**Activity**
Can you copy every line of the listing below word for word, leaving the pictures out of your answer?

(Collection entries)
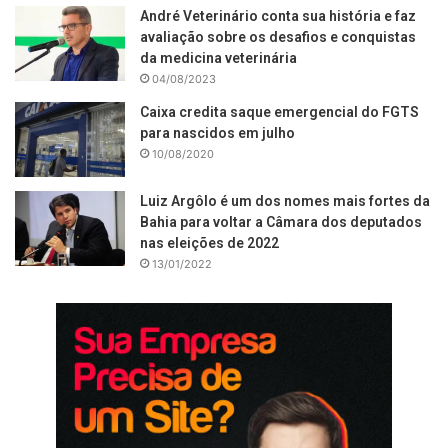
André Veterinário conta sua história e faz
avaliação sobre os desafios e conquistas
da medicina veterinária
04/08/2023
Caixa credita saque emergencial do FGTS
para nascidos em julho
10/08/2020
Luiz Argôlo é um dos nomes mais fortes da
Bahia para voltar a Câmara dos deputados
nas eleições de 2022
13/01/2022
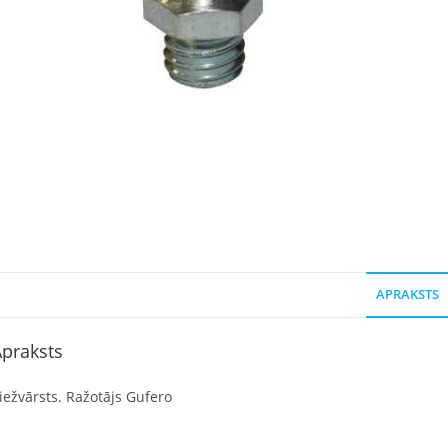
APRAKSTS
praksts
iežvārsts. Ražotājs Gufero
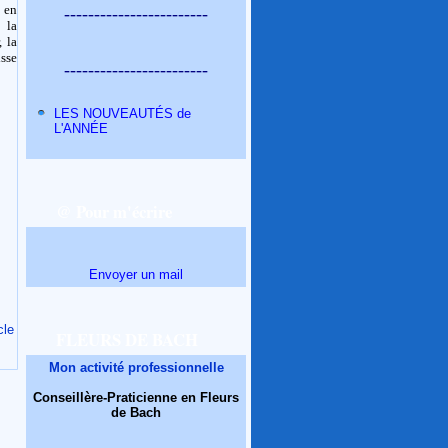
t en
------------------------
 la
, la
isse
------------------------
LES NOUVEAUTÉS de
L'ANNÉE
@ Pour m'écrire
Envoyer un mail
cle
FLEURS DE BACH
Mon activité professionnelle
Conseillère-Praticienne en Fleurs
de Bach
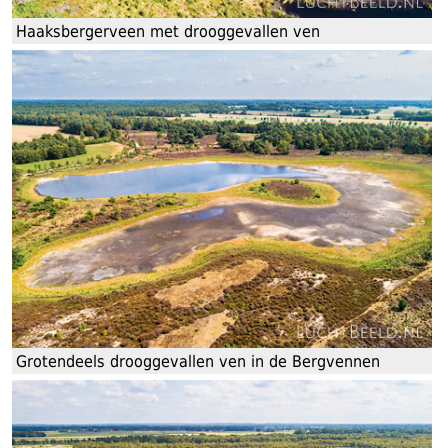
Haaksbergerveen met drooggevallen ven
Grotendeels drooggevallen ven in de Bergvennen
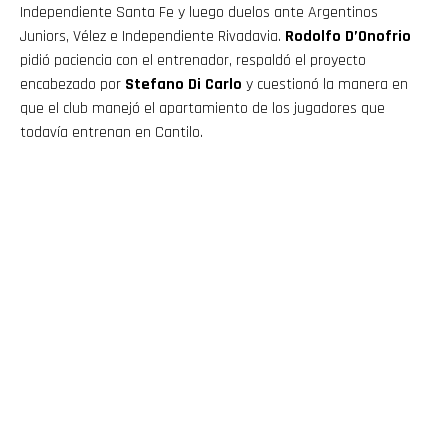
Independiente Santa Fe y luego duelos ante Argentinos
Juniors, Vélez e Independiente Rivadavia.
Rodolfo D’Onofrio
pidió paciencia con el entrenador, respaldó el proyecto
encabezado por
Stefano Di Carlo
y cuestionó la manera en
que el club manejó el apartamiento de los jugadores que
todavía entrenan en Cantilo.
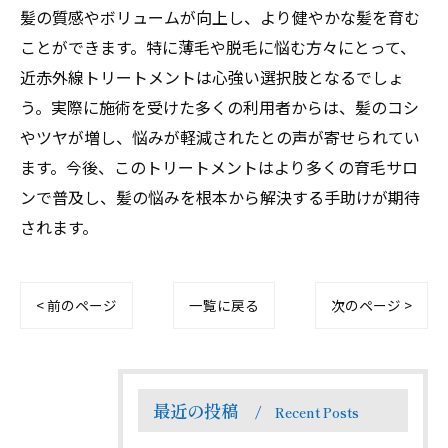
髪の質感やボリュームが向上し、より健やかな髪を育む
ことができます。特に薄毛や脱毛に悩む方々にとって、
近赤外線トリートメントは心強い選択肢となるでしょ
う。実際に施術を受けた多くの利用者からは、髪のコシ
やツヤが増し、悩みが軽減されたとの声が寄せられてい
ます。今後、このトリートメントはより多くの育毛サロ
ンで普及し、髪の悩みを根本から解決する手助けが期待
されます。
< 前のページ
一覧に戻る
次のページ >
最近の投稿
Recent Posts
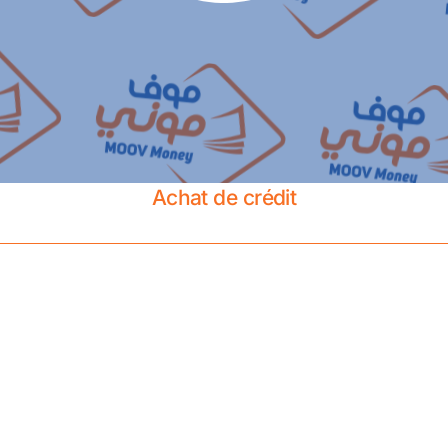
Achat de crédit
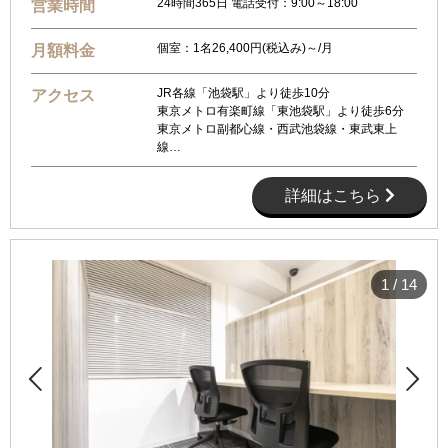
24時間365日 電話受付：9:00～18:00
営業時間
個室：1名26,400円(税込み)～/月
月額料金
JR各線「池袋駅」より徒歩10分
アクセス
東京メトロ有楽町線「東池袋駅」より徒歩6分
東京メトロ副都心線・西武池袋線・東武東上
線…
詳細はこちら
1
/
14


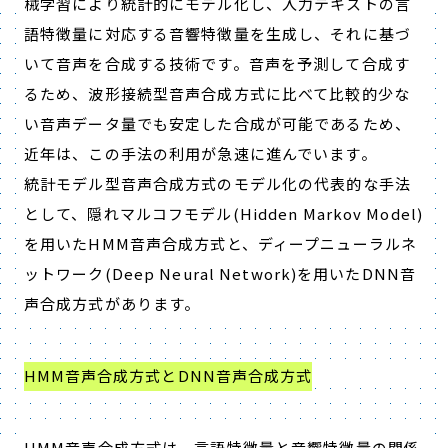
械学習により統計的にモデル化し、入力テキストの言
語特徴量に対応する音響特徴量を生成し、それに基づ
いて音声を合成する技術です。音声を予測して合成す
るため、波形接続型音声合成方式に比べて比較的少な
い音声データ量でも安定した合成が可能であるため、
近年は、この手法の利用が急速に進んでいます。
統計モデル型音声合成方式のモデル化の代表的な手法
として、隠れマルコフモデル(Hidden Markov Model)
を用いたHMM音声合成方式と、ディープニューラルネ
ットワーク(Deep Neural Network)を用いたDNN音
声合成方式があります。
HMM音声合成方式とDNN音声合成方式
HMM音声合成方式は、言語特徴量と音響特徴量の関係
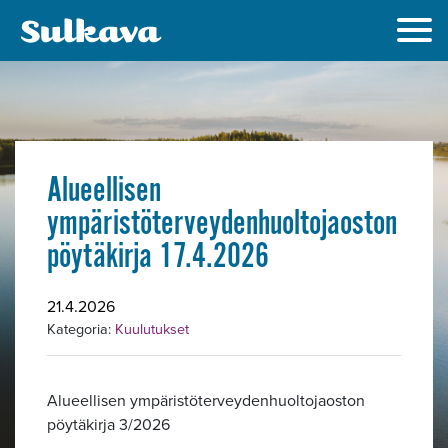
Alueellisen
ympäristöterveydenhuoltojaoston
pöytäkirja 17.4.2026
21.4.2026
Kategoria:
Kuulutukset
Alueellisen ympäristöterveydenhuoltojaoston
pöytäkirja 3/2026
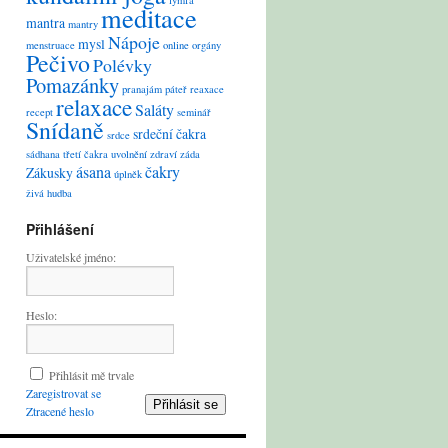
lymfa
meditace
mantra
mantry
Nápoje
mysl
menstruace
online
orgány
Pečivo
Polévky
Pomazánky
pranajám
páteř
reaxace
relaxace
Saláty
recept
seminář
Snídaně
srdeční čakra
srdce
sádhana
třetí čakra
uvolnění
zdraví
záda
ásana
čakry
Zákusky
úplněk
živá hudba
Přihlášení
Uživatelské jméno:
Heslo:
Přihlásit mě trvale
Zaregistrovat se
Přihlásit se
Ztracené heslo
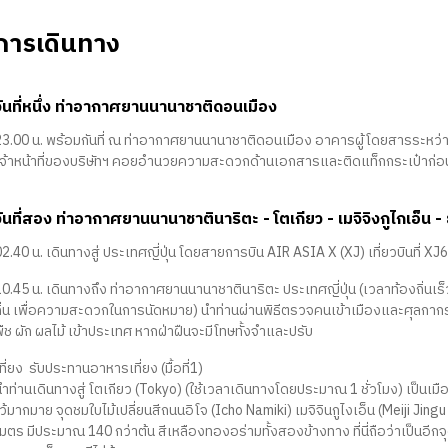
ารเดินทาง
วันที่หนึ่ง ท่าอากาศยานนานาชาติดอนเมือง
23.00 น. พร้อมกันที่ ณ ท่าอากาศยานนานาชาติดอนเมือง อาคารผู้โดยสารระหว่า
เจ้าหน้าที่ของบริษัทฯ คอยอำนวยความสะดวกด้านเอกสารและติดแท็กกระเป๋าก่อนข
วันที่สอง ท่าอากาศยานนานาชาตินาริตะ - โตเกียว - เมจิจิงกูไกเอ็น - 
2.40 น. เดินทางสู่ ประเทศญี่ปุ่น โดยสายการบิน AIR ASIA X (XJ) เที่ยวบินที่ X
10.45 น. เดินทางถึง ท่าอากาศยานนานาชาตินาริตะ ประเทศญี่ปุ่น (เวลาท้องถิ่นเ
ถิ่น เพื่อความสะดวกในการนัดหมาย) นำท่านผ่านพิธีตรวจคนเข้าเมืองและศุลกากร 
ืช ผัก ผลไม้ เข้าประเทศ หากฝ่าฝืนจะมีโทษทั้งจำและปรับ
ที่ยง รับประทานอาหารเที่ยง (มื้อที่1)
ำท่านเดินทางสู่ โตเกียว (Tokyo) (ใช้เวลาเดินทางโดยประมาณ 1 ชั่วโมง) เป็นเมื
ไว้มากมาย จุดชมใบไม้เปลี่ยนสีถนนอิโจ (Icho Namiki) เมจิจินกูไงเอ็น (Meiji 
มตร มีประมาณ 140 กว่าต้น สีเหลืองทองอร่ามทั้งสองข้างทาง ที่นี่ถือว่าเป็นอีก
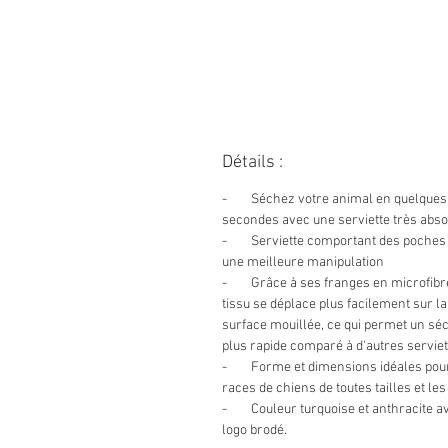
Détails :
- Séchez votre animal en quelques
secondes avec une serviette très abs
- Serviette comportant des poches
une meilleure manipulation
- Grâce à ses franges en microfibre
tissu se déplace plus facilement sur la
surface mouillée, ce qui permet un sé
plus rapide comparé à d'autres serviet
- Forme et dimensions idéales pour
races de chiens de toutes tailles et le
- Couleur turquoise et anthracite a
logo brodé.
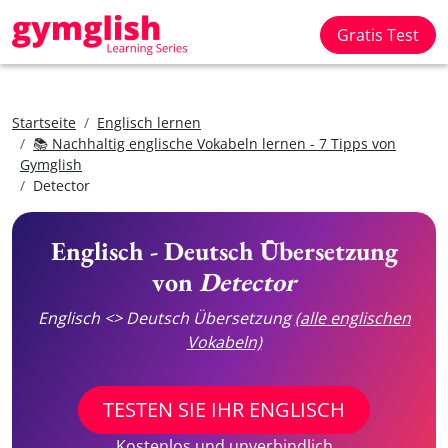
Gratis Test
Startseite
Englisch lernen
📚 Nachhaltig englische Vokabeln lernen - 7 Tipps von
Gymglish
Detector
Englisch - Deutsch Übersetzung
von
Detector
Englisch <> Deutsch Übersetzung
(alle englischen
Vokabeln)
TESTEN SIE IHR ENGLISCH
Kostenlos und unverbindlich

**Result for this exercise**
André Veterinário conta sua história e faz
avaliação sobre os desafios e conquistas
da medicina veterinária
04/08/2023
Caixa credita saque emergencial do FGTS
para nascidos em julho
10/08/2020
Luiz Argôlo é um dos nomes mais fortes da
Bahia para voltar a Câmara dos deputados
nas eleições de 2022
13/01/2022
APRAKSTS
praksts
iežvārsts. Ražotājs Gufero
t en
------------------------
 la
, la
isse
------------------------
LES NOUVEAUTÉS de
L'ANNÉE
@ Pour m'écrire
Envoyer un mail
cle
FLEURS DE BACH
Mon activité professionnelle
Conseillère-Praticienne en Fleurs
de Bach
Haaksbergerveen met drooggevallen ven
Grotendeels drooggevallen ven in de Bergvennen
Independiente Santa Fe y luego duelos ante Argentinos
Juniors, Vélez e Independiente Rivadavia.
Rodolfo D’Onofrio
pidió paciencia con el entrenador, respaldó el proyecto
encabezado por
Stefano Di Carlo
y cuestionó la manera en
que el club manejó el apartamiento de los jugadores que
todavía entrenan en Cantilo.
髪の質感やボリュームが向上し、より健やかな髪を育む
ことができます。特に薄毛や脱毛に悩む方々にとって、
近赤外線トリートメントは心強い選択肢となるでしょ
う。実際に施術を受けた多くの利用者からは、髪のコシ
やツヤが増し、悩みが軽減されたとの声が寄せられてい
ます。今後、このトリートメントはより多くの育毛サロ
ンで普及し、髪の悩みを根本から解決する手助けが期待
されます。
< 前のページ
一覧に戻る
次のページ >
最近の投稿
Recent Posts
Achat de crédit
24時間365日 電話受付：9:00～18:00
営業時間
個室：1名26,400円(税込み)～/月
月額料金
JR各線「池袋駅」より徒歩10分
アクセス
東京メトロ有楽町線「東池袋駅」より徒歩6分
東京メトロ副都心線・西武池袋線・東武東上
線…
詳細はこちら
1
/
14


械学習により統計的にモデル化し、入力テキストの言
語特徴量に対応する音響特徴量を生成し、それに基づ
いて音声を合成する技術です。音声を予測して合成す
るため、波形接続型音声合成方式に比べて比較的少な
い音声データ量でも安定した合成が可能であるため、
近年は、この手法の利用が急速に進んでいます。
統計モデル型音声合成方式のモデル化の代表的な手法
として、隠れマルコフモデル(Hidden Markov Model)
を用いたHMM音声合成方式と、ディープニューラルネ
ットワーク(Deep Neural Network)を用いたDNN音
声合成方式があります。
HMM音声合成方式とDNN音声合成方式
HMM音声合成方式は、言語特徴量と音響特徴量の関係
Alueellisen
ympäristöterveydenhuoltojaoston
pöytäkirja 17.4.2026
21.4.2026
Kategoria:
Kuulutukset
Alueellisen ympäristöterveydenhuoltojaoston
pöytäkirja 3/2026
lymfa
meditace
mantra
mantry
Nápoje
mysl
menstruace
online
orgány
Pečivo
Polévky
Pomazánky
pranajám
páteř
reaxace
relaxace
Saláty
recept
seminář
Snídaně
srdeční čakra
srdce
sádhana
třetí čakra
uvolnění
zdraví
záda
ásana
čakry
Zákusky
úplněk
živá hudba
Přihlášení
Uživatelské jméno:
Heslo:
Přihlásit mě trvale
Zaregistrovat se
Přihlásit se
Ztracené heslo
ารเดินทาง
วันที่หนึ่ง ท่าอากาศยานนานาชาติดอนเมือง
23.00 น. พร้อมกันที่ ณ ท่าอากาศยานนานาชาติดอนเมือง อาคารผู้โดยสารระหว่า
เจ้าหน้าที่ของบริษัทฯ คอยอำนวยความสะดวกด้านเอกสารและติดแท็กกระเป๋าก่อนข
วันที่สอง ท่าอากาศยานนานาชาตินาริตะ - โตเกียว - เมจิจิงกูไกเอ็น - 
2.40 น. เดินทางสู่ ประเทศญี่ปุ่น โดยสายการบิน AIR ASIA X (XJ) เที่ยวบินที่ X
10.45 น. เดินทางถึง ท่าอากาศยานนานาชาตินาริตะ ประเทศญี่ปุ่น (เวลาท้องถิ่นเ
ถิ่น เพื่อความสะดวกในการนัดหมาย) นำท่านผ่านพิธีตรวจคนเข้าเมืองและศุลกากร 
ืช ผัก ผลไม้ เข้าประเทศ หากฝ่าฝืนจะมีโทษทั้งจำและปรับ
ที่ยง รับประทานอาหารเที่ยง (มื้อที่1)
ำท่านเดินทางสู่ โตเกียว (Tokyo) (ใช้เวลาเดินทางโดยประมาณ 1 ชั่วโมง) เป็นเมื
ไว้มากมาย จุดชมใบไม้เปลี่ยนสีถนนอิโจ (Icho Namiki) เมจิจินกูไงเอ็น (Meiji 
มตร มีประมาณ 140 กว่าต้น สีเหลืองทองอร่ามทั้งสองข้างทาง ที่นี่ถือว่าเป็นอีก
Détails :
- Séchez votre animal en quelques
secondes avec une serviette très abs
- Serviette comportant des poches
une meilleure manipulation
- Grâce à ses franges en microfibre
tissu se déplace plus facilement sur la
surface mouillée, ce qui permet un sé
plus rapide comparé à d'autres serviet
- Forme et dimensions idéales pour
races de chiens de toutes tailles et le
- Couleur turquoise et anthracite a
logo brodé.
Gratis Test
Startseite
Englisch lernen
📚 Nachhaltig englische Vokabeln lernen - 7 Tipps von
Gymglish
Detector
Englisch - Deutsch Übersetzung
von
Detector
Englisch <> Deutsch Übersetzung
(alle englischen
Vokabeln)
TESTEN SIE IHR ENGLISCH
Kostenlos und unverbindlich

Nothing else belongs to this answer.